====== Excerpted text

In any event, being a patron meant that you ended up having works
dedicated to you. It does not mean that you wrote the actual works.
> by a Stratfordian Prof. May ? or Booth ? (I forget).
Oxfordians have the odd tic of referring to genuine literary scholars as
"Stratfordian." I suppose we're meant to think that there is some sort of
reluctant concession here: 'even a Stratfordian concedes that there is
merit to at least this part of the Oxfordian case.' As it happens,
professional literary historians are also bipeds. The percentage of
professional Shakespeare scholars who are Oxfordian is quite comparable to
the percentage that is quadruped.
> Curiously, although
> Oxford has connections by employment (ie. Lyly) or dedications with
> many of the leading poets and writers of his time..
What may be curious is that although a number of works were dedicated
to Oxford, nobody in a dedication ever mentioned that he was even a poet,
let alone that he might have been Shakespeare. As I point out in my essay
on Oxford's literary reputation (http://www.bcpl.net/~tross/ws/rep.html):
-----
Of course, one expects a high-born patron to be praised for his high birth
and generosity, but shouldn't a patron who is also a poet be praised for
the excellence of his verses? Thomas Bedingfield in his dedication to
*Cardanus Comfort* (1575) thanks Oxford for his support and
encouragement--but he does not mention Oxford's writings. Anthony Munday's
dedication to Oxford of his *Mirror of Mutability* (1579) praises not
Oxford's skill as a poet but his generosity as a reader, noting his
"courteous and gentle perusing my book entitled *Galien of France*". In
1580, Munday dedicated *Zelauto* to Oxford and mentioned Oxford's
reputation not as a poet but as a patron, referring to "all the brave
books which have been bestowed" upon the earl. In 1580 John Lyly dedicated
*Euphues and His England* to Oxford, who is praised for his high birth and
honor, and for the puissance of his protection--but not his writing.
Thomas Greene's dedication of Greene's *Card of Fancy* (1584) again
refers to Oxford's reputation as a patron.
-----
Other dabblers in poetry who also received dedications were sometimes
praised for their poetry (e.g., King James and Buckhurst) but never
Oxford.
> there is no known
> connection with William Shakespeare the great poet/playwright OR poor Will
> of Stratford.

============
====== Source information

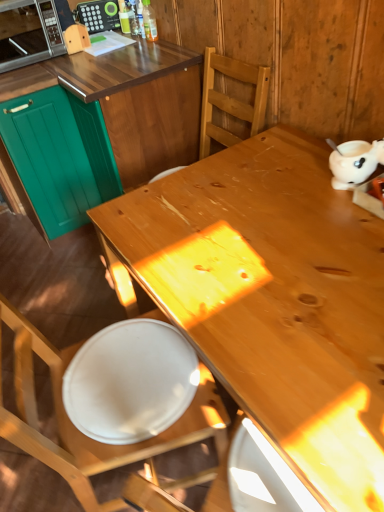
Question: Is natural wood desk at center next to wooden chair at center?

Choices:
 (A) no
 (B) yes

Answer: (A)

Question: Can you confirm if natural wood desk at center is bigger than wooden chair at center?

Choices:
 (A) no
 (B) yes

Answer: (B)

Question: Can you confirm if natural wood desk at center is positioned to the right of wooden chair at center?

Choices:
 (A) yes
 (B) no

Answer: (A)

Question: From a real-world perspective, is natural wood desk at center over wooden chair at center?

Choices:
 (A) yes
 (B) no

Answer: (B)

Question: Does natural wood desk at center have a lesser width compared to wooden chair at center?

Choices:
 (A) no
 (B) yes

Answer: (A)

Question: In terms of height, does matte black radio at upper left look taller or shorter compared to natural wood desk at center?

Choices:
 (A) short
 (B) tall

Answer: (A)

Question: In terms of size, does matte black radio at upper left appear bigger or smaller than natural wood desk at center?

Choices:
 (A) big
 (B) small

Answer: (B)

Question: Does point (77, 16) appear closer or farther from the camera than point (130, 247)?

Choices:
 (A) closer
 (B) farther

Answer: (B)

Question: Relative to natural wood desk at center, is matte black radio at upper left in front or behind?

Choices:
 (A) behind
 (B) front

Answer: (A)

Question: Would you say translucent plastic bottle at upper center is to the left or to the right of white glossy plate at lower left in the picture?

Choices:
 (A) right
 (B) left

Answer: (B)

Question: Is translucent plastic bottle at upper center in front of or behind white glossy plate at lower left in the image?

Choices:
 (A) behind
 (B) front

Answer: (A)

Question: Looking at the image, does translucent plastic bottle at upper center seem bigger or smaller compared to white glossy plate at lower left?

Choices:
 (A) big
 (B) small

Answer: (B)

Question: Does point (152, 13) appear closer or farther from the camera than point (71, 389)?

Choices:
 (A) closer
 (B) farther

Answer: (B)

Question: Is teal wood cabinetry at left, which is the 2th cabinetry in left-to-right order, in front of or behind natural wood desk at center in the image?

Choices:
 (A) front
 (B) behind

Answer: (B)

Question: Is point (175, 62) closer or farther from the camera than point (269, 176)?

Choices:
 (A) farther
 (B) closer

Answer: (A)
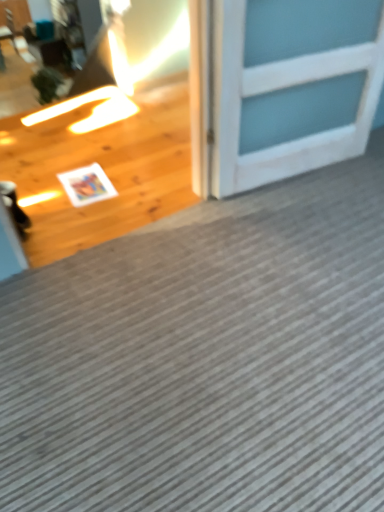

============

[Check your understanding]
1 > State how many lines of the records contain the string "glossy", treating case as significant, and give only that number.
2 > Extend the text on Oxford and the Shakespeare authorship debate, picking up after its final line.
The text has no connection to the records.

[Solved tasks]
1 > 3

2 >
Why is this any more curious than the lack of an Oxfordian "connection" to
Ben Jonson? One cannot tell from even the closest perusal of Jonson's work
that Edward de Vere ever existed. On the other hand, Jonson had quite a
bit to say about Shakespeare.
> Why ? There is a simple answer.
-- which you neglected to give. Here is a tenuous connection: Shakespeare
seems to have echoed some poems from the *Paradise of Dainty Devices*, a
collection that included some poems by Oxford. Thus it is likely that
Shakespeare read some of Oxford's poems. Here is another connection: both
Shakespeare and Oxford are mentioned by Meres and Bodenham, and works are
attributed to each man in *England's Parnassus* and *England's Helicon*.
There is no hint that anybody at the time thought that Oxford and
Shakespeare were the same person, but quite a few thought clearly thought
that they were different people.
> Tad Davis wrote:
> >[2] The argument that any identification of William Shakespeare as the
> >author of the plays of the First Folio must date from before his death
> >is a bogus argument.
>
> Nope. The seemingly conspicuous absence of evidence linking poor Will
> of Stratford to the plays BEFORE his death, is evidence in support of his
Peter, it is only "conspicuous" if it were common for references to a poet
to include a mention of his or her place of birth. How many literary
references to Samuel Daniel or Christopher Marlowe or George Chapman
mention that they are from Staunton, Canterbury, or someplace near
Hitchin, respectively? This is another instance of special pleading, where
Oxfordians invent a rule that applies on to Shakespeare and not to any
other writer of the time. You mentioned Lyly: are we supposed to doubt
that John Lyly wrote *Euphues* merely because he is not referred to as
"John Lyly, the guy from Kent"?
<snip>
> >[1] There is no documentary evidence from Oxford's lifetime (or even
> >for, let's say, seven to ten years after his death) connecting Oxford
> >with the Globe Theater, with the plays of the First Folio, or with
> >anything else identified in print or by contemporaries as being written
> >by "William Shakespeare."
>
> You are mistaken.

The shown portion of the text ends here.